Yvonne Daunt (17 August 1899 – 26 April 1962) was a dancer with the Paris Opera in the 1920s.
Daunt was made Etoile of the Paris Opera in 1920.

==Early life==
Yvonne Rochefort Daunt was often described as Irish, and sometimes as Canadian or English, but she was born in Paris to parents who married in Australia. She was the daughter of John Hubert Edward Daunt and Winnifred Amy Travers Daunt. Her father, who played golf for Great Britain in the 1900 Summer Olympics in Paris, was an Englishman born in India, and her mother was born in Australia. Her grandfather, John Daunt, was a recipient of the Victoria Cross for his service in India.

==Career==
Daunt was premiere danseuse caractere with the Paris Opéra. She joined the Opéra in 1918, and was featured in Ascanio (1921), Les Troyens (1921), Padmâvatî (1923), Castor et Pollux and Antar, in the last as a barefoot "Spirit of Fire". She replaced Ida Rubenstein in the title role of La Tragédie de Salomé in 1922, and danced in the ballet Frivolant in that same year. "She is a true artist," remarked one reviewer in 1919; "she displays much inspiration and a strong personality, as well as impecable [sic] technique." Her minimal costumes were considered "startling" in their day. In 1923 she presented a series of dances to the music and accompaniment of American composer Henry Cowell.

She left the Opéra in 1924, when she married. In the 1930s she lived in Sydney and taught dance. "I now realise that the success of my elevation work is due to the outdoor life I led as a young child," she told a newspaper in 1935, referring to the advantages of her Australian upbringing for a career in dance.

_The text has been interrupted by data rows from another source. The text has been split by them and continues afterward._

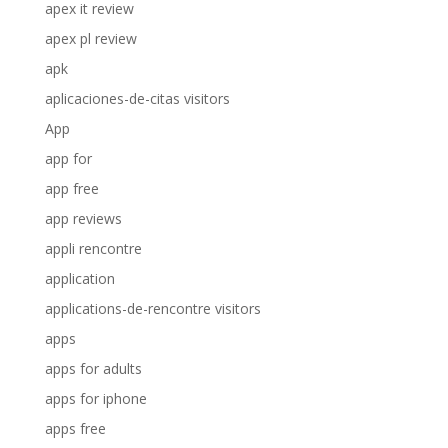
apex it review
apex pl review
apk
aplicaciones-de-citas visitors
App
app for
app free
app reviews
appli rencontre
application
applications-de-rencontre visitors
apps
apps for adults
apps for iphone
apps free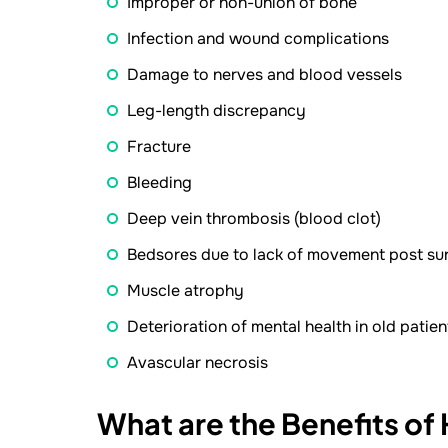
Improper or non-union of bone
Infection and wound complications
Damage to nerves and blood vessels
Leg-length discrepancy
Fracture
Bleeding
Deep vein thrombosis (blood clot)
Bedsores due to lack of movement post su
Muscle atrophy
Deterioration of mental health in old patien
Avascular necrosis
What are the Benefits of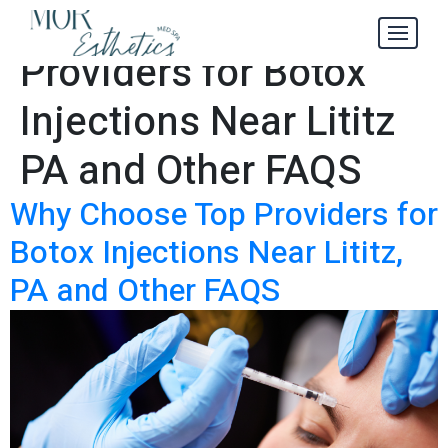
Why Choose Top
Tag:
Providers for Botox
Injections Near Lititz
PA and Other FAQS
Why Choose Top Providers for
Botox Injections Near Lititz,
PA and Other FAQS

In Paris Yvonne Daunt knew Henri Matisse, who drew a portrait of her as a wedding gift in 1924. She was also a "great friend" of Anatole France during her Paris years.

==Personal life==
Yvonne Daunt married twice. Her first husband was Allan Stein, nephew of Gertrude Stein. They had a son, Daniel, born in 1927. They divorced in 1930, and both remarried. Her second husband was Carleton Graves. Yvonne Daunt Graves died in 1962, aged 62 years. Her grave is with her second husband's in the San Francisco National Cemetery.

Her niece in Australia, Sybella Daunt Blencowe, commissioned a dance performance titled "Forgotten Interlude" in 2009, as a tribute to Daunt.